El presidente del Gobierno Pedro Sánchez ha anunciado la creación de una herramienta llamada HODIO (Huella del Odio y la Polarización) destinada, según se dice, a medir el “discurso de odio” en las redes sociales.
Conviene recordar una lección bastante elemental de la historia política: no nos podemos fiar de los políticos que pretenden medir el odio de los demás. Porque quienes aspiran a convertirse en árbitros del discurso público rara vez resisten la tentación de utilizar ese poder contra sus adversarios o contra quienes cuestionan sus decisiones.
La tentación del poder de vigilar el discurso
La historia demuestra que los gobiernos siempre han tenido la tentación de vigilar el discurso público. Hoy no se habla de censura, sino de “monitorización”, “huella” o “observatorios”. Cambia el vocabulario, pero la lógica es parecida: clasificar las opiniones, etiquetarlas y señalar cuáles son aceptables y cuáles deben ser combatidas.
Además, la propuesta introduce otro problema: la burocratización del pensamiento. Se pretende que expertos, algoritmos o comités determinen el grado de polarización de la conversación pública. Pero el debate político en una democracia es necesariamente áspero, duro y conflictivo. Pretender medirlo como si fuera una variable técnica equivale a confundir la política con una hoja de cálculo.

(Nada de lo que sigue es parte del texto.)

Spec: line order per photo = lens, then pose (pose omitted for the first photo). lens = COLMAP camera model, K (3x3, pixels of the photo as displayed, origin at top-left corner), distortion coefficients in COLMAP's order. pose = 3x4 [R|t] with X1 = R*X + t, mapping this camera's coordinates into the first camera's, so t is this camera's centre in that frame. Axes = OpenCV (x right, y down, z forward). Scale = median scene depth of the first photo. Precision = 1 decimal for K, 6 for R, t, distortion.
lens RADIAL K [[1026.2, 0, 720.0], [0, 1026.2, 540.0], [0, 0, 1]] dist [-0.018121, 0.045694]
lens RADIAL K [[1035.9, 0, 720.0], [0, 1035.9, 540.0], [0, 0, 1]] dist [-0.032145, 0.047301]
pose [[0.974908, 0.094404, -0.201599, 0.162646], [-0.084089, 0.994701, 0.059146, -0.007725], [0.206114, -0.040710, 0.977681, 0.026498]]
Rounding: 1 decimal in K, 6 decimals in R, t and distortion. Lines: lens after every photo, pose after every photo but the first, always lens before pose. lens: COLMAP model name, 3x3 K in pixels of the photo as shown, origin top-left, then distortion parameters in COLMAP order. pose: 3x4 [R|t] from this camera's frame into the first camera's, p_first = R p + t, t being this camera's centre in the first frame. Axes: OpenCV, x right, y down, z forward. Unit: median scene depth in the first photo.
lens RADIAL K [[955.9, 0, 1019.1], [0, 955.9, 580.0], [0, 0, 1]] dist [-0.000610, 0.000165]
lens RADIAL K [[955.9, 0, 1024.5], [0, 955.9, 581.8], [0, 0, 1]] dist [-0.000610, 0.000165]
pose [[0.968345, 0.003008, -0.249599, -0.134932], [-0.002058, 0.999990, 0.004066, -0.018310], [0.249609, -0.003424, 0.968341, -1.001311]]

La libertad de expresión frente al odiómetro
Existe también el riesgo de asimetría ideológica. En los últimos años el término “discurso de odio” se ha aplicado casi siempre en una dirección concreta del espectro político, mientras que otras formas de agresividad verbal quedan fuera del foco. Cuando el árbitro del debate es el propio poder político, la sospecha de parcialidad resulta inevitable.
Una democracia madura no necesita odiómetros, necesita ciudadanos libres capaces de debatir y discrepar sin miedo a ser etiquetados por un aparato estatal que evalúe su discurso. La libertad de expresión consiste, precisamente, en poder decir lo que al poder no le gusta escuchar.